Este ano acordei tarde na manhã de natal. A noite fora longa
e não me apeteceu o sacrifício de uma quase directa para ir ver o acordar da
cidade.
Por isso, quando cheguei ao centro ela já estava enérgica. Já
se contavam por dezenas os que passeavam, algumas esplanadas já tinham clientes
para um pequeno-almoço ao ar livre e os sem abrigo já tinham zarpado para
outras paragens, por vontade própria ou por incitamento policial.
Claro que vi aquilo que contava: mais que muitas mãos dadas.
Creio que o 25 de dezembro rivaliza com o 14 de fevereiro neste aspecto. A única
diferença é que agora não são maioritariamente jovens. São casais de todas as
idades, ainda que a maioria acima dos quarenta, que se passeiam por uma cidade
quase vazia e de mão dada. E, tónica comum, são forasteiros. Casais que aqui
vieram passar a quadra natalícia e que, em acordando e não querendo desperdiçar
tempo num quarto de hotel, vieram para a rua. Muitos acompanhados pela prole,
infantil ou juvenil.
Com a desertificação do centro da cidade, são cada vez menos
os que acorrem ao chamamento das igrejas. Mas os que vão fazem questão de o
fazer com roupas de circunstância, mais de circunstância que nos regulares
domingos ou dias santos.
Tal como me foi fácil de identificar as habitações onde o
natal não é festa maior, se festa de todo. Bastava olhar e ver em que janelas
se tentava secar roupa em dia de chuvinha miudinha.
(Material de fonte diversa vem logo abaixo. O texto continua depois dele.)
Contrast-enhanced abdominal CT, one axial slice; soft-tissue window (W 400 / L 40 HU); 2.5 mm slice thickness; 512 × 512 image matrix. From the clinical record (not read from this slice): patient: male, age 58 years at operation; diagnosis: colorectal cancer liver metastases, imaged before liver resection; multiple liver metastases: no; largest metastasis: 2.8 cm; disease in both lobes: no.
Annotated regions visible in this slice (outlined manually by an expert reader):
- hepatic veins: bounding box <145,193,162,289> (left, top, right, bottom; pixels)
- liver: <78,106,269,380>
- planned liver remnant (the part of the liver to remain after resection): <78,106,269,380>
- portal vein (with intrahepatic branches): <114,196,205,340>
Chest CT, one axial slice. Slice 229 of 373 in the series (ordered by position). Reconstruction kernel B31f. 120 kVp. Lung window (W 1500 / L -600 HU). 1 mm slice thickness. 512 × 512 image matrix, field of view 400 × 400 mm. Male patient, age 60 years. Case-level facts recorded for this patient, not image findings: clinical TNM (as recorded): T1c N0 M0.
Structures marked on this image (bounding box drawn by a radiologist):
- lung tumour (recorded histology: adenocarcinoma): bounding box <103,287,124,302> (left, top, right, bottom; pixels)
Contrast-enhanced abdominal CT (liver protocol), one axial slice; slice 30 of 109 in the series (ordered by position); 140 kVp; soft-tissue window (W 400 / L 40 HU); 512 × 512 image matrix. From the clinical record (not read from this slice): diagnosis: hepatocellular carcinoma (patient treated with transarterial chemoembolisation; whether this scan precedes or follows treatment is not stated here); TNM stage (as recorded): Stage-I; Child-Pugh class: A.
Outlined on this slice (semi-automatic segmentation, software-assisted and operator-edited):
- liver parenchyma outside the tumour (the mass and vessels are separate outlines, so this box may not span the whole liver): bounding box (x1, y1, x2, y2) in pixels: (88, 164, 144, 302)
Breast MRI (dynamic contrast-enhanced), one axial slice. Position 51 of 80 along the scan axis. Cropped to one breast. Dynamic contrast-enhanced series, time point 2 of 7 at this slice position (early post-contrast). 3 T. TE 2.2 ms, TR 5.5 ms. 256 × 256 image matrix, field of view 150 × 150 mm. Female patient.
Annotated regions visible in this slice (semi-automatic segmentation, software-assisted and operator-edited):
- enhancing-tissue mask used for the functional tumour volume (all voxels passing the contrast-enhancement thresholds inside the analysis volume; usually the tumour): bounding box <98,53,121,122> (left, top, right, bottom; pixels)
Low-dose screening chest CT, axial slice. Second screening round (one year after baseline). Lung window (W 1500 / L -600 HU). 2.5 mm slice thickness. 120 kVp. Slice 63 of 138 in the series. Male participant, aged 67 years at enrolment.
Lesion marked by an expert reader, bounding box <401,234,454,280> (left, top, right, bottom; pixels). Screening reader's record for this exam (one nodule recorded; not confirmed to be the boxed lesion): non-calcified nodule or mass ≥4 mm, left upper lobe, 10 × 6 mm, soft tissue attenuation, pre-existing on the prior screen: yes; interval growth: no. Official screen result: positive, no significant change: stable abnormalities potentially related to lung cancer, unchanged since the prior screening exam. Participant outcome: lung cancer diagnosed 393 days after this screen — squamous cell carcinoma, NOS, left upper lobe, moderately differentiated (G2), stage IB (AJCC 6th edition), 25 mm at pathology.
De igual forma, mas mais em ambiente de jardim, assisti a
uma tradição de fazer crescer sorrisos em qualquer rosto: a exibição e/ou
partilha por parte dos pequenotes das prendas recém recebidas. Bolas, patins,
bicicletas... aquilo que não dependa de electricidade nem de wi-fi. A mais
estranha, mas estranha mesmo, foi um petiz, com uns sete ou oito anitos, todo
satisfeito com uma detector de metais de brincar mas funcional. Pergunto-me que
conversas acontecerão naquela família.
Uma tradição muito minha não cumpri: o almoço de natal. Durante
anos este aconteceu num restaurante alfacinha, daqueles que nunca fecham nem
neste dia. Ainda que nele se tenha que abrir um pouco os cordões à bolsa, a
refeição merece e um dia não são dias. Mas não me apeceu ter que mostrar certificados
disto e daquilo, que os tempos que correm impõem, para poder comer. Regressei a
casa, ao conforto familiar e ao almoço tardio que me esperava.
E sim, no bairro onde moro não há roupa a secar à janela
neste dia, mas também não há varandas e varandins com balaustradas em ferro
forjado nem fachadas cobertas de azulejos.